Gloves, after all, were a clever way to cover a missing finger.
CHAPTER TWELVE
Except for an attendant pulling the drapes shut over the east-facing windows, Sigrid was alone. This surprised me, for I had pictured her surrounded by musicians and courtesans and ladies-in-waiting. She didn’t rise when I came in and didn’t acknowledge the footman when he announced me. I curtsied, and then stood, waiting.
“Tremaine,” she said, thoughtfully. “I thought it might be you.”
“My thanks for receiving me.” I stood still, and then, remembering, added: “Your Majesty.”
“Come closer,” she commanded. I complied and walked toward her, allowing her to inspect me.
“It has been some time,” I offered, beginning what I hoped would be a round of pleasantries.
“Sit.” She nodded at the chair across from her, on the other side of a small, round table. I arranged my dress and consented. Wordlessly, Sigrid began to prepare tea, using a silver spoon to scoop the leaves into the pot. We said nothing as it steeped for several long moments. I watched as she added loaded spoonfuls of sugar, more than I could stomach, to porcelain cups. When she had finished, she handed mea saucer with a brimming cup of scalding liquid. “Have some,” she instructed. “The leaves are all screened from the sun by silken shades.”
I raised the cup to my mouth. I could feel the steam. It was too hot.
“Drink,” she said, and I did, feeling the water burn my tongue. I couldn’t taste anything through the heat except the sugar. Satisfied, Sigrid nodded. I returned the cup to its saucer, and we regarded one another.

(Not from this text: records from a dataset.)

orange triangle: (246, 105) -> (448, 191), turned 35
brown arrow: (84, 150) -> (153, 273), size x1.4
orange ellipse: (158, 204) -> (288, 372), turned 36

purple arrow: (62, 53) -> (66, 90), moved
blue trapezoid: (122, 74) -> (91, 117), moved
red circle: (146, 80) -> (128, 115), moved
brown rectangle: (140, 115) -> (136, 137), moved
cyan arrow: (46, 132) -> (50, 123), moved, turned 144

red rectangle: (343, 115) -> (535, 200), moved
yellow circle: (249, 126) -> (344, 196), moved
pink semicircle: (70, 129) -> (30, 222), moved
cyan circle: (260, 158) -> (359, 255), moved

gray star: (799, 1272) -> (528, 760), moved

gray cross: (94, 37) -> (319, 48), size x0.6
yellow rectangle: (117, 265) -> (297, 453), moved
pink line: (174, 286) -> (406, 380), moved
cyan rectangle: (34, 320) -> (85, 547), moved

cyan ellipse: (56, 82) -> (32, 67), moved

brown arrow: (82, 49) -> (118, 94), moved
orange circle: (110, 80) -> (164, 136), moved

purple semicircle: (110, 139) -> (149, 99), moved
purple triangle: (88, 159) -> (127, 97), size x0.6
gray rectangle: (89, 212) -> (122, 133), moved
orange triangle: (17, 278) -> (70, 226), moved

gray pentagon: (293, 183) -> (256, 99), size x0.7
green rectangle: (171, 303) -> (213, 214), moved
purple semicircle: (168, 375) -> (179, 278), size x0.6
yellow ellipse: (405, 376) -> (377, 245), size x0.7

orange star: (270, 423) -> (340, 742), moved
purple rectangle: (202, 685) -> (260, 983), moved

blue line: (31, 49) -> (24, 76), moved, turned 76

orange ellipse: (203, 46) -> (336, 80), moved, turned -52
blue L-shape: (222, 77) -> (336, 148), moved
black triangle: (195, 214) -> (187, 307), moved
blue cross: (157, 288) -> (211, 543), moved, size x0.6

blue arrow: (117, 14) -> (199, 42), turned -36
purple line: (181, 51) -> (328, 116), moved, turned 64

She wore a low-necked peacock-blue dress adorned with dramatic folds of lace that created bells at her elbows and covered her chest in a transparent screen of feigned modesty. It was a shock to see the age on her face—like a mirror, it confirmed the passing of time. Unlike the painting, she was freckled and puckered. Her eyebrows had thinned and she wore two bright spots of rouge on her cheeks, reminding me of a doll. But her eyes were as shrewd as ever.
“What an unconventional introduction,” she mused. “If I recall, Henry didn’t have a title.”
“No,” I acknowledged. I looked down and stirred my tea—Agatha, who had come roaring back into my subconscious the moment I got to the palace, reminded me:clockwise—to cool it off, careful not to splash or clink. “The title is from my second husband, Lord Robert Bramley.”
“I heard Henry died.” Sigrid measured more sugar into her tea, stirred twice, and discarded the spoon with efficiency. “But you remarried? A step up, it appears?”
“My second husband also died.”
“What a touch you have!” She had lost her habit of pairing smiles with her insults. Instead, the queen watched me coldly.
The room felt, suddenly, airless. The heat from the fire too warm. The drapes at the windows too thick. Helplessly, I complimented her—her appearance, her room, the finery of her porcelain. “It is,” I added, at the end of my soliloquy, “so wonderful to catch up.” I was incapacitated in the face of our many imbalances, our strange history: I could not right the kilter of our conversation.